CHETEK, BRUCE - Adults and kids trickled back into the Prairie Lake Estates Mobile Home Park in Chetek on Wednesday, trying to hide the pain and sadness as they looked at their former homes.
On Tuesday evening, a tornado demolished the park. Of the 48 mobile homes, 23 were flattened to rubble, and 15 were lifted away completely by high winds. Forty-six-year-old Eric Gavin died in the storm, and 25 others were injured.
Police started allowing people back into the park Wednesday afternoon.
"It's just heartbreaking to look out here and see this," said Robert Black, whose mobile home was rendered unlivable by the storm.
The first week of retirement greeted Black rudely. Instead of relaxing, just one week after he retired as a truck driver, Black and his family were clinging to what they could salvage from their mobile home.
"Our trailer lifted right up off the frame, maybe three, four feet off the ground, then it slammed down," said Black, who rode out the storm in the mobile home. "Then it would go up and slam down, come right back down on the frame."
Once the winds seemed to die down, he peeked outside.
"I opened my door and I looked out," Black said. "[It was] devastating. I couldn't believe what I was seeing across the park. No trailers."
Black said he rushed across the park to pull a wall off a woman trapped underneath.
"We were literally pulling walls off of people that were trapped inside their trailers or outside their trailers," said Barron County Sheriff Chris Fitzgerald.
Fitzgerald started letting people back to the sites of their homes at about 1 o'clock Wednesday afternoon.
"Basically, they're going to get there and find nothing left of their homes," he said. "The devastation is unbelievable. It's sad that one person died, but it's a miracle that we didn't have more."
Gov. Scott Walker toured the storm damage Wednesday afternoon, also marveling that more people weren't killed.
"If it had been later in the night, it could have been much more tragic because of where people were at in and around the region," Walker said.
The National Weather Service was on site on Wednesday, trying to reconstruct the path and strength of the tornado.

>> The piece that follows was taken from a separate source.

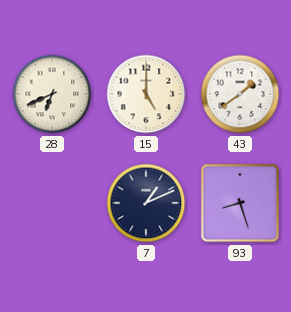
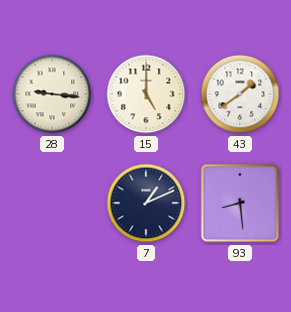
28: 6:41 -> 9:16
93: 8:27 -> 8:29
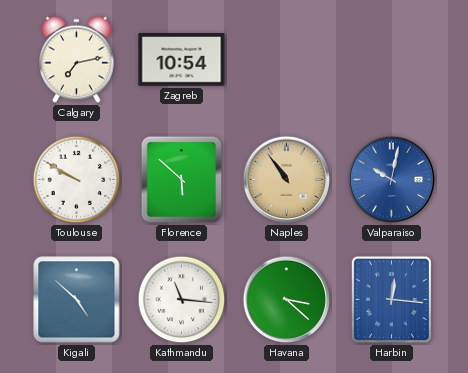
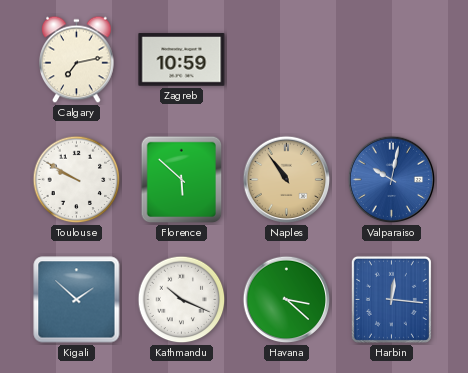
Zagreb: 10:54 -> 10:59
Kigali: 4:52 -> 1:52
Kathmandu: 11:16 -> 10:19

"It was an oddity of this tornado. It started in this area, general area of where we're standing, and basically went 30 miles," Fitzgerald said. "This is a 30-mile stretch of destruction."

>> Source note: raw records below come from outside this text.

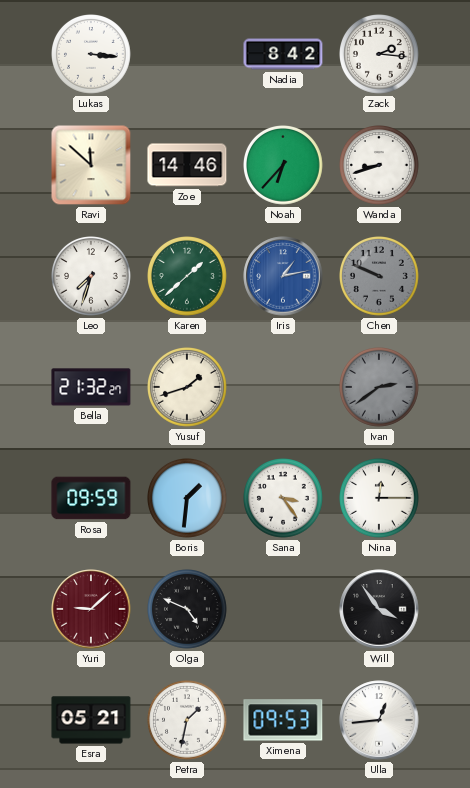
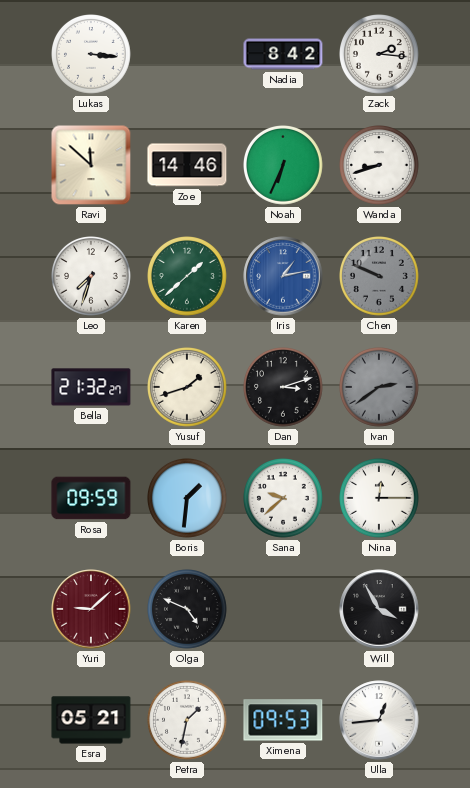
Noah: 6:37 -> 6:34
Dan: none -> 3:12
Sana: 3:24 -> 9:38
Will: 3:54 -> 3:55
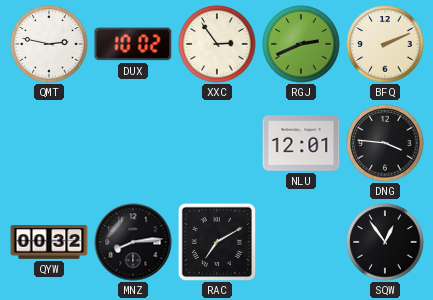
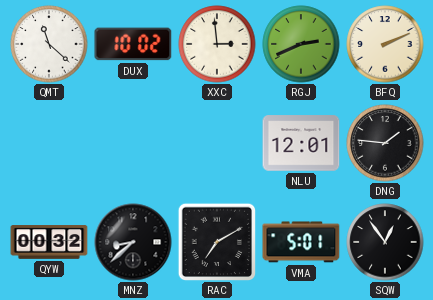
QMT: 2:47 -> 11:22
XXC: 2:54 -> 2:59
DNG: 3:46 -> 1:46
MNZ: 8:14 -> 8:38
VMA: none -> 5:01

Indeed, damage was heavy 30 miles east of Chetek, in the Rusk County community of Bruce.
"You could hear the snap, crackle, and pop of the trees busting off up here," said Dick Meyer, who listened from his basement as he clung to his dog.
After the storm, he emerged to find a different landscape around his forested home.
"All I saw was daylight," Meyer said. "It used to be that you just saw trees."
Meyer's neighbor, Andi Hoage, feels fortunate to have missed out on worse damage. Before the tornado hit, she found out her home was in its direct path.
"All of a sudden it said, 'If you are five miles south of Bruce, take cover now,'" Hoage said. "I said, 'Jim [her husband], I think we'd better get under the stairwell.'"
Hoage described the sound like a freight train as trees snapped and the wind blew.
"Trees falling and falling and the rain," she said. "It was very horrendous."
Barron and Rusk counties have declared states of emergency after the storm.